The race for AI supremacy is once again accelerating as xAI CEO Elon Musk announced via Twitter that his company successfully brought its Colossus AI training cluster, which Musk bills as the world’s “most powerful,” online over the weekend.
This weekend, the @xAI team brought our Colossus 100k H100 training cluster online. From start to finish, it was done in 122 days.
Colossus is the most powerful AI training system in the world. Moreover, it will double in size to 200k (50k H200s) in a few months.
Excellent…
— Elon Musk (@elonmusk) September 2, 2024
“This weekend, the @xAI team brought our Colossus 100k H100 training cluster online. From start to finish, it was done in 122 days. Colossus is the most powerful AI training system in the world. Moreover, it will double in size to 200k (50k H200s) in a few months. Excellent work by the team, Nvidia and our many partners/suppliers,” Musk wrote in a post on X.

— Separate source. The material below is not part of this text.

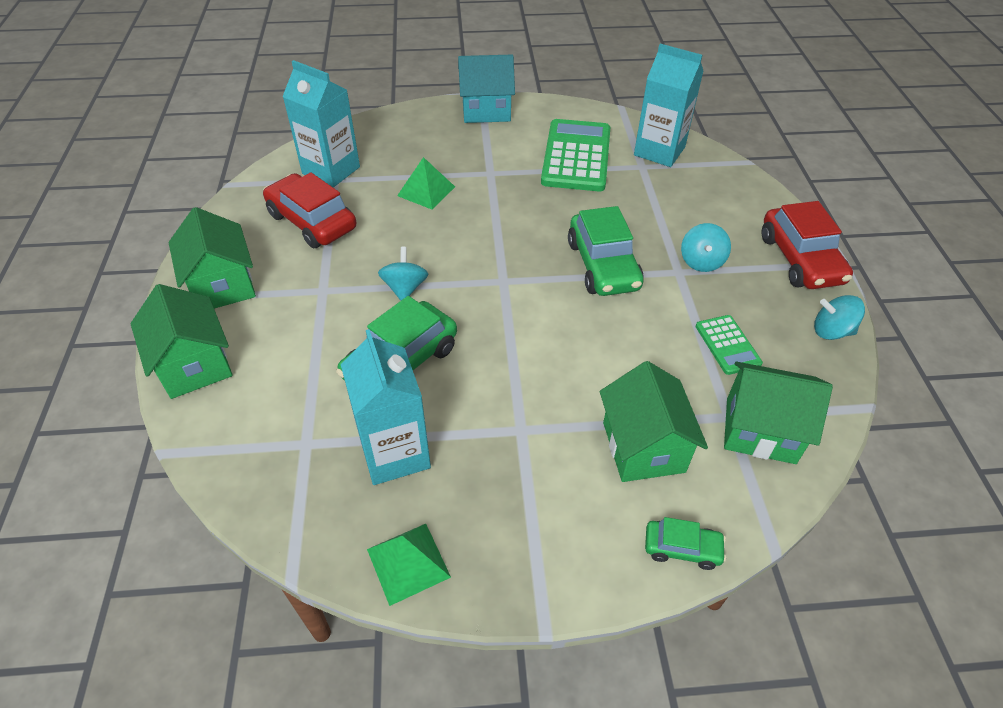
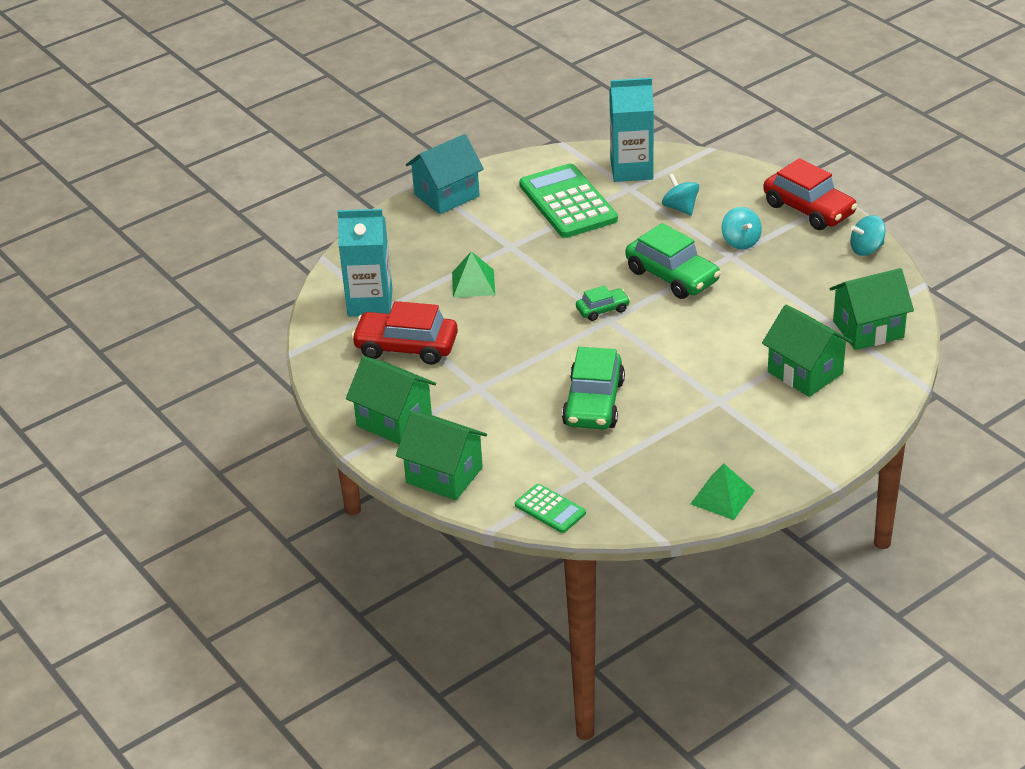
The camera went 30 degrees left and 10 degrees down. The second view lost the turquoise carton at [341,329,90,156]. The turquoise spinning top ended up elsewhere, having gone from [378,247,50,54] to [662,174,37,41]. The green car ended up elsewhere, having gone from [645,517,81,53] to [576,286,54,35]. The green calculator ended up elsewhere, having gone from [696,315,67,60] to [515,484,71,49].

Musk’s “most powerful” claim is based on the number of GPUs employed by the system. With 100,000 Nvidia H100s driving it, Colossus is estimated to be larger than any other AI system developed to date.
Musk began purchasing tens of thousands of GPUs in April 2023 to accelerate his company’s AI efforts, shortly after penning an open letter calling for an industrywide, six month “pause” on AI development. In March of that year, Musk claimed that the company would leverage AI to “detect & highlight manipulation of public opinion” on Twitter, though the GPU supercomputer will likely also be leveraged to train its large language model (LLM), Grok.
Grok was introduced by xAI in 2023 in response to the success of rivals like ChatGPT, Gemini, Llama 3.1, and Claude. The company released the updated Grok-2 as a beta in August. “We have introduced Grok-2, positioning us at the forefront of AI development,” xAI wrote in a recent blog post. “Our focus is on advancing core reasoning capabilities with our new compute cluster. We will have many more developments to share in the coming months.”
Musk claims that he can also develop Tesla into “a leader in AI & robotics,” however, a recent report from CNBC suggests that Musk has been diverting shipments of Nvidia’s highly sought-after GPUs from the electric automaker to xAI and Twitter. Doing so could delay Tesla’s efforts to install the compute resources needed to develop its autonomous vehicle technology and the Optimus humanoid robot.
“Elon prioritizing X H100 GPU cluster deployment at X versus Tesla by redirecting 12k of shipped H100 GPUs originally slated for Tesla to X instead,” an Nvidia memo from December obtained by CNBC reads. “In exchange, original X orders of 12k H100 slated for [January] and June to be redirected to Tesla.”